Vor allem aber und immer wieder können wir nur staunen über die Fabulierlust und Erzählkunst, die hier zutage tritt, wobei es wohl zu unterscheiden gilt, wo noch ungebrochene Traditionen fortwirken oder wo im Gegensatz hierzu aus dem Schutz der Überlieferung herausgefallene Menschen auf ihre Weise versuchen, mit all dem Neuen fertig zu werden, das durch den weißen Mann über ihren Kontinent kam.

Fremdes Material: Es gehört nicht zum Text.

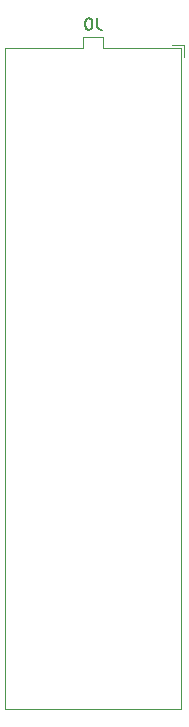
<source format=gbr>
%TF.GenerationSoftware,KiCad,Pcbnew,7.0.10*%
%TF.CreationDate,2024-03-14T12:03:47+01:00*%
%TF.ProjectId,FMC_breakout,464d435f-6272-4656-916b-6f75742e6b69,1.2*%
%TF.SameCoordinates,Original*%
%TF.FileFunction,Legend,Bot*%
%TF.FilePolarity,Positive*%
%FSLAX46Y46*%
G04 Gerber Fmt 4.6, Leading zero omitted, Abs format (unit mm)*
G04 Created by KiCad (PCBNEW 7.0.10) date 2024-03-14 12:03:47*
%MOMM*%
%LPD*%
G01*
G04 APERTURE LIST*
%ADD10C,0.150000*%
%ADD11C,0.120000*%
G04 APERTURE END LIST*
D10*
X71423333Y-61509819D02*
X71423333Y-62224104D01*
X71423333Y-62224104D02*
X71470952Y-62366961D01*
X71470952Y-62366961D02*
X71566190Y-62462200D01*
X71566190Y-62462200D02*
X71709047Y-62509819D01*
X71709047Y-62509819D02*
X71804285Y-62509819D01*
X70756666Y-61509819D02*
X70661428Y-61509819D01*
X70661428Y-61509819D02*
X70566190Y-61557438D01*
X70566190Y-61557438D02*
X70518571Y-61605057D01*
X70518571Y-61605057D02*
X70470952Y-61700295D01*
X70470952Y-61700295D02*
X70423333Y-61890771D01*
X70423333Y-61890771D02*
X70423333Y-62128866D01*
X70423333Y-62128866D02*
X70470952Y-62319342D01*
X70470952Y-62319342D02*
X70518571Y-62414580D01*
X70518571Y-62414580D02*
X70566190Y-62462200D01*
X70566190Y-62462200D02*
X70661428Y-62509819D01*
X70661428Y-62509819D02*
X70756666Y-62509819D01*
X70756666Y-62509819D02*
X70851904Y-62462200D01*
X70851904Y-62462200D02*
X70899523Y-62414580D01*
X70899523Y-62414580D02*
X70947142Y-62319342D01*
X70947142Y-62319342D02*
X70994761Y-62128866D01*
X70994761Y-62128866D02*
X70994761Y-61890771D01*
X70994761Y-61890771D02*
X70947142Y-61700295D01*
X70947142Y-61700295D02*
X70899523Y-61605057D01*
X70899523Y-61605057D02*
X70851904Y-61557438D01*
X70851904Y-61557438D02*
X70756666Y-61509819D01*
D11*
%TO.C,J0*%
X78790000Y-64775000D02*
X78790000Y-63775000D01*
X78790000Y-63775000D02*
X77790000Y-63775000D01*
X78540000Y-120005000D02*
X63640000Y-120005000D01*
X78540000Y-64005000D02*
X78540000Y-120005000D01*
X71960000Y-64005000D02*
X78540000Y-64005000D01*
X71960000Y-63115000D02*
X71960000Y-64005000D01*
X70220000Y-64005000D02*
X70220000Y-63115000D01*
X70220000Y-63115000D02*
X71960000Y-63115000D01*
X63640000Y-120005000D02*
X63640000Y-64005000D01*
X63640000Y-64005000D02*
X70220000Y-64005000D01*
%TD*%
M02*

</source>
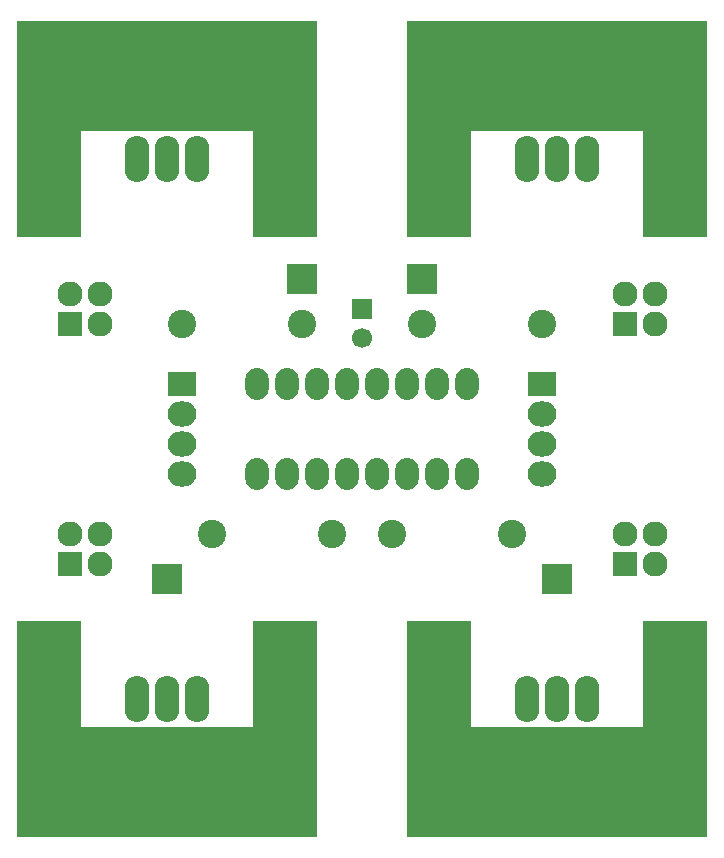
<source format=gbs>
G04 #@! TF.FileFunction,Soldermask,Bot*
%FSLAX46Y46*%
G04 Gerber Fmt 4.6, Leading zero omitted, Abs format (unit mm)*
G04 Created by KiCad (PCBNEW 4.0.0-rc2-stable) date Sun 15 Nov 2015 10:20:30 AEDT*
%MOMM*%
G01*
G04 APERTURE LIST*
%ADD10C,0.100000*%
%ADD11R,1.700000X1.700000*%
%ADD12C,1.700000*%
%ADD13R,2.432000X2.127200*%
%ADD14O,2.432000X2.127200*%
%ADD15R,2.127200X2.127200*%
%ADD16O,2.127200X2.127200*%
%ADD17R,2.635200X2.635200*%
%ADD18O,2.000000X2.700000*%
%ADD19O,2.099260X3.900120*%
%ADD20C,2.398980*%
%ADD21C,4.400000*%
%ADD22R,25.400000X9.400000*%
%ADD23R,5.400000X9.400000*%
G04 APERTURE END LIST*
D10*
D11*
X156210000Y-96520000D03*
D12*
X156210000Y-99020000D03*
D13*
X171450000Y-102870000D03*
D14*
X171450000Y-105410000D03*
X171450000Y-107950000D03*
X171450000Y-110490000D03*
D13*
X140970000Y-102870000D03*
D14*
X140970000Y-105410000D03*
X140970000Y-107950000D03*
X140970000Y-110490000D03*
D15*
X131445000Y-118110000D03*
D16*
X131445000Y-115570000D03*
X133985000Y-118110000D03*
X133985000Y-115570000D03*
D15*
X178435000Y-118110000D03*
D16*
X178435000Y-115570000D03*
X180975000Y-118110000D03*
X180975000Y-115570000D03*
D15*
X178435000Y-97790000D03*
D16*
X178435000Y-95250000D03*
X180975000Y-97790000D03*
X180975000Y-95250000D03*
D15*
X131445000Y-97790000D03*
D16*
X131445000Y-95250000D03*
X133985000Y-97790000D03*
X133985000Y-95250000D03*
D17*
X161290000Y-93980000D03*
X139700000Y-119380000D03*
X172720000Y-119380000D03*
X151130000Y-93980000D03*
D18*
X147320000Y-110490000D03*
X149860000Y-110490000D03*
X152400000Y-110490000D03*
X154940000Y-110490000D03*
X157480000Y-110490000D03*
X160020000Y-110490000D03*
X162560000Y-110490000D03*
X165100000Y-110490000D03*
X165100000Y-102870000D03*
X162560000Y-102870000D03*
X160020000Y-102870000D03*
X157480000Y-102870000D03*
X154940000Y-102870000D03*
X152400000Y-102870000D03*
X149860000Y-102870000D03*
X147320000Y-102870000D03*
D19*
X139700000Y-83820000D03*
X137160000Y-83820000D03*
X142240000Y-83820000D03*
X172720000Y-83820000D03*
X170180000Y-83820000D03*
X175260000Y-83820000D03*
X172720000Y-129540000D03*
X175260000Y-129540000D03*
X170180000Y-129540000D03*
X139700000Y-129540000D03*
X142240000Y-129540000D03*
X137160000Y-129540000D03*
D20*
X153670000Y-115570000D03*
X143510000Y-115570000D03*
X140970000Y-97790000D03*
X151130000Y-97790000D03*
X171450000Y-97790000D03*
X161290000Y-97790000D03*
X168910000Y-115570000D03*
X158750000Y-115570000D03*
D21*
X181970000Y-133080000D03*
X163470000Y-133080000D03*
D22*
X172720000Y-136580000D03*
D23*
X182720000Y-127580000D03*
X162720000Y-127580000D03*
D21*
X163470000Y-80280000D03*
X181970000Y-80280000D03*
D22*
X172720000Y-76780000D03*
D23*
X162720000Y-85780000D03*
X182720000Y-85780000D03*
D21*
X130450000Y-80280000D03*
X148950000Y-80280000D03*
D22*
X139700000Y-76780000D03*
D23*
X129700000Y-85780000D03*
X149700000Y-85780000D03*
D21*
X148950000Y-133080000D03*
X130450000Y-133080000D03*
D22*
X139700000Y-136580000D03*
D23*
X149700000Y-127580000D03*
X129700000Y-127580000D03*
M02*

</source>
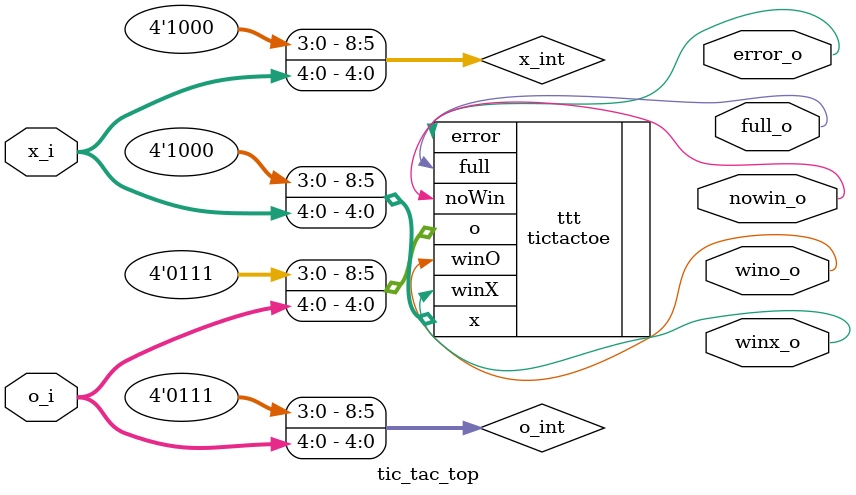
<source format=sv>
module tic_tac_top (
  input  logic[4:0] x_i,
  input  logic[4:0] o_i,
  output logic      error_o,
  output logic      full_o,
  output logic      winx_o,
  output logic      wino_o,
  output logic      nowin_o
);
  
logic[8:0] x_int;
logic[8:0] o_int;

assign x_int = {4'b1000, x_i} ;
assign o_int = {4'b0111, o_i};

tictactoe ttt (
  .x     (x_int),
  .o     (o_int),
  .error (error_o),
  .full  (full_o),
  .winX  (winx_o),
  .winO  (wino_o),
  .noWin (nowin_o)
);
  
endmodule

</source>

Immer seltener werden jene Afrikaner, welche die Welt noch wie ihre Vorfahren durch und durch auf magische Weise erleben — wir erinnern uns der großartigen Sammlung des Wiener Völkerkundlers Peter Fuchs (Afrikanisches Dekameron, Deutsche Verlagsanstalt Stuttgart), dem es voll gelungen war, die autochthone Denk-und Erlebnisweise von Eingeborenen, infolge geringer Berührung mit Fremden durchweg noch intakt, mit allen dichterischen Schönheiten wiederzugeben. In den beiden nun vorliegenden Bänden ist es dagegen vorwiegend das aktuelle Afrika in seinen staunenswerten Mischzuständen, die jederzeit zu unerwarteten Geschehnissen führen können, wiedergegeben — das wahre Afrika von heute mit all seinen Diskrepanzen, seinen schmerzhaften und doch immer wieder Leben zeugenden Spannungen. Neben einheimische Autoren treten berühmte Schriftsteller, wie Blaise Cendrars, Nadine Gordimer öder H. G. Wells, die bei aller Verschiedenheit etwas gemeinsam haben: die tiefe Liebe zu Afrika, dem alt-jungen Kontinent, der heute näher als jemals vor Europas Haustür liegt.